**Given passage:**
* * *

CRUK bioinfomatics summer school - July 2021

Outline

  • Motivation

  • Differential expression

  • Differential abundance

Single Cell RNAseq Analysis Workflow

Motivation

Clusters and/or cell types have been identified, we now want to compare sample groups:

  • which genes vary in expression
  • which clusters differ in abundance

Replicates are samples not cells:

  • single cells within a sample are not independent of each other,
  • using cells as replicates amounts to study variation among an individual
  • while we want to study variation across a population

Pseudo-bulk:

  • gene expression levels for each cluster in each sample
  • are obtained by summing across cells

Differential expression between conditions

An example. TSNE plots showing clusters and sample groups (left) and samples (right):

Differential expression between conditions

Workflow:

  • compute pseudo-bulk count by summing across cells,

    • per cluster and per sample
  • perform bulk analysis with few replicates,

    • for each cluster separately

Method:

  • quasi-likelihood (QL) methods from the edgeR package

  • negative binomial generalized linear model (NB GLM)

* * *

**Recorded information:**
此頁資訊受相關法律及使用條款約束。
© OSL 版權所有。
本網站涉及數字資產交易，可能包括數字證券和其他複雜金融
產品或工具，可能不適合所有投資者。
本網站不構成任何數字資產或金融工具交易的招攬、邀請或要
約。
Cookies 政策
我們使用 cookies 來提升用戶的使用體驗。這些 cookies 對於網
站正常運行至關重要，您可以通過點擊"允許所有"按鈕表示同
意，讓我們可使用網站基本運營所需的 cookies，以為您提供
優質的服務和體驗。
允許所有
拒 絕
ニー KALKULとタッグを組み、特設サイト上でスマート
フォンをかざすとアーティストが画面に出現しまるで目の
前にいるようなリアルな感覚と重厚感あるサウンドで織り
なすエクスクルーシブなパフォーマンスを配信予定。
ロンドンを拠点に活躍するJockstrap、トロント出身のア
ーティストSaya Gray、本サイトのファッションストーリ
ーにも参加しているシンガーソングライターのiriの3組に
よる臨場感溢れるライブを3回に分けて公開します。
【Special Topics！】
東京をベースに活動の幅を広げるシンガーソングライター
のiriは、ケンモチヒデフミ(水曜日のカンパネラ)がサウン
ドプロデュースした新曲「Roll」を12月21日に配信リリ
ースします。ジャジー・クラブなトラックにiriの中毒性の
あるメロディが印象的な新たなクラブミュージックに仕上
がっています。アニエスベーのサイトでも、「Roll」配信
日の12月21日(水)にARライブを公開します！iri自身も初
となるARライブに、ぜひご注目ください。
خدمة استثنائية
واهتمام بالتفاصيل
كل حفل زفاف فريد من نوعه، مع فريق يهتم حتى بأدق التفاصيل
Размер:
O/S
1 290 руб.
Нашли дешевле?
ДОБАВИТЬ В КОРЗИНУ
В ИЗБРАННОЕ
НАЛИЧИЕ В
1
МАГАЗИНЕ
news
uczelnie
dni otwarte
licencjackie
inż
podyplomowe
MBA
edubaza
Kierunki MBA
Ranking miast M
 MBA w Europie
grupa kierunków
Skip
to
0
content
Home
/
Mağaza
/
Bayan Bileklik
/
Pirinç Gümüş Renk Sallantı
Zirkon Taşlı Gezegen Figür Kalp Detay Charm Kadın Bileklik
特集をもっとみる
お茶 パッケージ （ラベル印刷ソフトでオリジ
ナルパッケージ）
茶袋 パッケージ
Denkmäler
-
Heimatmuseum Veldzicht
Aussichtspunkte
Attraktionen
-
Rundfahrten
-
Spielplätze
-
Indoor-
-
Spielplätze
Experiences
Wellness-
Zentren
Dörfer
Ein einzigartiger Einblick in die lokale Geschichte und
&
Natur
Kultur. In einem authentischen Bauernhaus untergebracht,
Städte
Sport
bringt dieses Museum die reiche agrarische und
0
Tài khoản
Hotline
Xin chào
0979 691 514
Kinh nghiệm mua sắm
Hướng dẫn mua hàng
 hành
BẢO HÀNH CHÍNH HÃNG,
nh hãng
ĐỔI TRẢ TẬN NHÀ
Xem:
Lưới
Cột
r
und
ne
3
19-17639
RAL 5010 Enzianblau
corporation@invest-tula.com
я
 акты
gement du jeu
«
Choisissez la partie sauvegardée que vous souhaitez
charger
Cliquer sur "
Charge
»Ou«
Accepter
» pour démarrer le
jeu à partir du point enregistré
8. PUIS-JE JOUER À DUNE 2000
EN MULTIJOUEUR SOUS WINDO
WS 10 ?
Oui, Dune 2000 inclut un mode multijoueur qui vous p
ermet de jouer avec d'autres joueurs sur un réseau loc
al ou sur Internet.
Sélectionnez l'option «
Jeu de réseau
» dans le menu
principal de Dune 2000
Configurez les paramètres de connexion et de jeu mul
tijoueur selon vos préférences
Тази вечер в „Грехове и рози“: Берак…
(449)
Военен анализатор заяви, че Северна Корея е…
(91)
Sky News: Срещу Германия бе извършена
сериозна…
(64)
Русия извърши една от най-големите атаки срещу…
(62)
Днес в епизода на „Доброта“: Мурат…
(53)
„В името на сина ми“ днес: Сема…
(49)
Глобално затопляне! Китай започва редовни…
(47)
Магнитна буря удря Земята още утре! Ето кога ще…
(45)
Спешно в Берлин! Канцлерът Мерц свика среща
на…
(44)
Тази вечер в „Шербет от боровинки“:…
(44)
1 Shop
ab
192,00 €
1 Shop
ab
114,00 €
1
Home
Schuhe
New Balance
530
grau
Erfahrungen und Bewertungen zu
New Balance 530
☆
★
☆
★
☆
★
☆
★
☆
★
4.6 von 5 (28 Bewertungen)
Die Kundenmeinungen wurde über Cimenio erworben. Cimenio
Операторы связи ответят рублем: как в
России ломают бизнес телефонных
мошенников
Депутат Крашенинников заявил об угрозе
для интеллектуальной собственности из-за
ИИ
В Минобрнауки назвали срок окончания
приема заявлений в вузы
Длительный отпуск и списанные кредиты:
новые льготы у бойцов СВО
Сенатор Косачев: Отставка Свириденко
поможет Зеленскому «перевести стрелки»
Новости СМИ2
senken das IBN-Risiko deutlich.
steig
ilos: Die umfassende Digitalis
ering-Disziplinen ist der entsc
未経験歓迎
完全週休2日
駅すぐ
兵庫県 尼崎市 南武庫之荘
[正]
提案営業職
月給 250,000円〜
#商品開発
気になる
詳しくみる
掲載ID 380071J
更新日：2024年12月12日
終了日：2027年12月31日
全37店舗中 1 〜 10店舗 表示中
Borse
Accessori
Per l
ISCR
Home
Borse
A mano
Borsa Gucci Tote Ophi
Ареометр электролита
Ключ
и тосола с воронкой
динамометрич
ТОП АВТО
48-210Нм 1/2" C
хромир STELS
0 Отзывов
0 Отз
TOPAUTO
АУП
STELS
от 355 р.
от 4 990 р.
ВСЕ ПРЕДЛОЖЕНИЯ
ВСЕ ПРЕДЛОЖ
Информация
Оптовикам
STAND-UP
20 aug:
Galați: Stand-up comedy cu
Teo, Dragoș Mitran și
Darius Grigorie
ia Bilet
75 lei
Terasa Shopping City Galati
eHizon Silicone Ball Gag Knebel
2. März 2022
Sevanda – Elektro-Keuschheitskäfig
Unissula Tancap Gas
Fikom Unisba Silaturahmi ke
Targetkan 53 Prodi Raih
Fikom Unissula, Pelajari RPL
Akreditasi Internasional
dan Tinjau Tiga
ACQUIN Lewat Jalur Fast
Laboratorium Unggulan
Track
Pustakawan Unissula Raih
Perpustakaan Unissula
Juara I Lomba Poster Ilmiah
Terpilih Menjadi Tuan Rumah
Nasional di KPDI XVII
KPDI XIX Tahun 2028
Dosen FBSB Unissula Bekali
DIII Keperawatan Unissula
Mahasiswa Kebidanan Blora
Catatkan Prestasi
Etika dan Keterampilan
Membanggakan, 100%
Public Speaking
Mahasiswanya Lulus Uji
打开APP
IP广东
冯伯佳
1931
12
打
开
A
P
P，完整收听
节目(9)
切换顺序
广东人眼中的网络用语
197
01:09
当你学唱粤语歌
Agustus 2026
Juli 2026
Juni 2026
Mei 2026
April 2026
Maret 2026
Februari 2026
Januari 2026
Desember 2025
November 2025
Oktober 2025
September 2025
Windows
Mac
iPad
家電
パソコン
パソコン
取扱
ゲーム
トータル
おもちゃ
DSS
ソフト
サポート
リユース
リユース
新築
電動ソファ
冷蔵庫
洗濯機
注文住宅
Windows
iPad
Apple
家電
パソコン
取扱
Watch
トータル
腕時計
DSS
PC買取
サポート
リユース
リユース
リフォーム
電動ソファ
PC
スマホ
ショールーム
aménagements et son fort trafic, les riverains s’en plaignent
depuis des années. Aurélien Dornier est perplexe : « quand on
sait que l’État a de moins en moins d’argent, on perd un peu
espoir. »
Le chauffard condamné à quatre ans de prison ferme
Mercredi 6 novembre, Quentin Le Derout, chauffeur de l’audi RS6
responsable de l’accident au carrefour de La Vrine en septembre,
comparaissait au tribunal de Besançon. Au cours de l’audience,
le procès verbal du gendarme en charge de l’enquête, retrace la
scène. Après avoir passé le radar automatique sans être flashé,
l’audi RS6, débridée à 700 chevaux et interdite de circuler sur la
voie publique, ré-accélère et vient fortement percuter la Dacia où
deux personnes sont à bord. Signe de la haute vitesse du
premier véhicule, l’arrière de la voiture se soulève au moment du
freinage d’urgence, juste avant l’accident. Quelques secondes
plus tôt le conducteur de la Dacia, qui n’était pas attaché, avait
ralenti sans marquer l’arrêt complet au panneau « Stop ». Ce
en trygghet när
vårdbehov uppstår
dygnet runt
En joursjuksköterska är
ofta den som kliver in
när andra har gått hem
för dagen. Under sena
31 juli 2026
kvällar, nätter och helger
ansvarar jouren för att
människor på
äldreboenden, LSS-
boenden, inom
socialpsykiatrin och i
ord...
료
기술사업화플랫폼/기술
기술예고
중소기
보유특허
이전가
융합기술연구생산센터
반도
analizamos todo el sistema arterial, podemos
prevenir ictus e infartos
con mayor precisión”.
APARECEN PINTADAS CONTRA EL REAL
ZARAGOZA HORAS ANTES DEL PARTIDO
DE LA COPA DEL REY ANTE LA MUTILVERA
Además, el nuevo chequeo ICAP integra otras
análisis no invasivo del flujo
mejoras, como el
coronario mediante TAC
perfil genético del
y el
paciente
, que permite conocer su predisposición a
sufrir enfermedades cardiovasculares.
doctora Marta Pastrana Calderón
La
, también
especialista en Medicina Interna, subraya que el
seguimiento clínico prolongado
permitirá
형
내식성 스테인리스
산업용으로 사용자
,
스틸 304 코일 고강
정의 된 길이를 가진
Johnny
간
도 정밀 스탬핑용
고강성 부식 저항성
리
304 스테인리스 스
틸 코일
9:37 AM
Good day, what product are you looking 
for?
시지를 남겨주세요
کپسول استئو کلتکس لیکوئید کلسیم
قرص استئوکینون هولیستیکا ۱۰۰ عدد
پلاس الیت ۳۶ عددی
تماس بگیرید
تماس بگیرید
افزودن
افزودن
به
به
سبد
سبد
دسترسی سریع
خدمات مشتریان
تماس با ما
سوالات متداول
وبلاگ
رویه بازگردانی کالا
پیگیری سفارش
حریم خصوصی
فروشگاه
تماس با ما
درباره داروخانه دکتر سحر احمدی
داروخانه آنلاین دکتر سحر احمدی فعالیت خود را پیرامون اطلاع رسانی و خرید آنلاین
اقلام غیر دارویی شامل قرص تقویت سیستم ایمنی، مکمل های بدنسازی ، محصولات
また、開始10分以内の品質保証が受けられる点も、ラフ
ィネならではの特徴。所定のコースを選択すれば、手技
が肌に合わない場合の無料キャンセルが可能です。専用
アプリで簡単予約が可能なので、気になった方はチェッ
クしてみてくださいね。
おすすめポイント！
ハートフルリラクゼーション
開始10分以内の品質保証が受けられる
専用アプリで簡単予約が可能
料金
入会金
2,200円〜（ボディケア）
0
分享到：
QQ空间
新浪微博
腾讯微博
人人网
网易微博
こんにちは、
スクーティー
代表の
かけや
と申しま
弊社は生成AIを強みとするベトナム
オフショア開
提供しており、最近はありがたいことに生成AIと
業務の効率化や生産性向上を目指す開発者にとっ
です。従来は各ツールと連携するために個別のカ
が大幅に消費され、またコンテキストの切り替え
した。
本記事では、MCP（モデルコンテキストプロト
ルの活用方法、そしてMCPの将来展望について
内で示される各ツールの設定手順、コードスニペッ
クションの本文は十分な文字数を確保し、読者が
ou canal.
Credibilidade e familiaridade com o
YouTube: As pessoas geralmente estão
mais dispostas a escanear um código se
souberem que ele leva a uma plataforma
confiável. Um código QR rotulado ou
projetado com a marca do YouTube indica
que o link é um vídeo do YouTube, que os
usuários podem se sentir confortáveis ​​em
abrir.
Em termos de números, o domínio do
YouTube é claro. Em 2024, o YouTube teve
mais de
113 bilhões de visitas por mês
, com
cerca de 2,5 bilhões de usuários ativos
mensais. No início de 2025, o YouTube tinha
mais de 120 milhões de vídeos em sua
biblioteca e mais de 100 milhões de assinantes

* * *

**What to work on:**
(a) In the single-cell differential expression slides, how are pseudo-bulk gene expression levels obtained?
(b) Continue the single-cell differential expression slides, starting after their last line.

**Results by task:**
(a) They are obtained by summing across cells, for each cluster in each sample.

(b)
    • to handle overdispersed count data
    • in experiments with limited replication

Differential expression between conditions

Steps:

  • Remove samples with very low library sizes, e.g. < 20 cells

    • better normalisation
  • Remove genes that are lowly expressed,

    • reduces computational work,
    • improves the accuracy of mean-variance trend modelling
    • decreases the severity of the multiple testing correction
    • filter: log-CPM threshold in a minimum number of samples, smallest sample group
  • Correct for composition biases

    • by computing normalization factors with the trimmed mean of M-values method
  • Test whether the log-fold change between sample groups is significantly different from zero

    • estimate the negative binomial (NB) dispersions
    • estimate the quasi-likelihood dispersions, uncertainty and variability of the per-gene variance

Differential abundance between conditions

Aim: test for significant changes in per-cluster cell abundance across conditions

Example: which cell types are depleted or enriched upon treatment?

Methods were developed for flow cytometry.

Steps:

  • Count cells assigned to each label, i.e. cluster or cell type

  • Same workflow as for differential expression above,

    • except counts are of cells per label, not of reads per gene
  • Share information across labels

    • to improve our estimates of the biological variability in cell abundance between replicates.